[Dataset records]

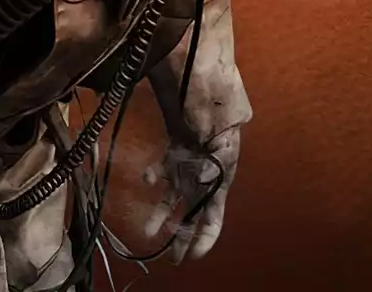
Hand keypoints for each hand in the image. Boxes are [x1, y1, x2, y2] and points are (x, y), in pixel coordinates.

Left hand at [140, 125, 238, 263]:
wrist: (208, 111)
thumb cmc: (222, 134)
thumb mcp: (224, 151)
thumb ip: (214, 168)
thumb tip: (202, 179)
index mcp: (215, 191)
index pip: (212, 222)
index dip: (205, 240)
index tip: (194, 255)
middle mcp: (198, 188)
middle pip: (189, 219)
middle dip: (181, 239)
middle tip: (171, 259)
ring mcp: (182, 176)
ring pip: (169, 203)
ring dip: (159, 217)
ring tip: (148, 233)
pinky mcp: (170, 161)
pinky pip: (158, 173)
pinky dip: (151, 177)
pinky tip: (147, 179)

◆ **YOUR INSTRUCTIONS**
Your task is to restate every record word for word. Omit all pictures.

◆ **WRITTEN SOLUTION**
Hand keypoints for each hand in the image. Boxes are [x1, y1, x2, y2] and points are (x, y), in pixel coordinates.

Left hand at [140, 125, 238, 263]:
wrist: (208, 111)
thumb cmc: (222, 134)
thumb mcp: (224, 151)
thumb ip: (214, 168)
thumb tip: (202, 179)
index mcp: (215, 191)
index pip: (212, 222)
index dip: (205, 240)
index tip: (194, 255)
middle mcp: (198, 188)
middle pip: (189, 219)
middle dip: (181, 239)
middle tip: (171, 259)
ring mcp: (182, 176)
ring pip: (169, 203)
ring dip: (159, 217)
ring tip: (148, 233)
pinky mcp: (170, 161)
pinky pip: (158, 173)
pinky dip: (151, 177)
pinky tip: (147, 179)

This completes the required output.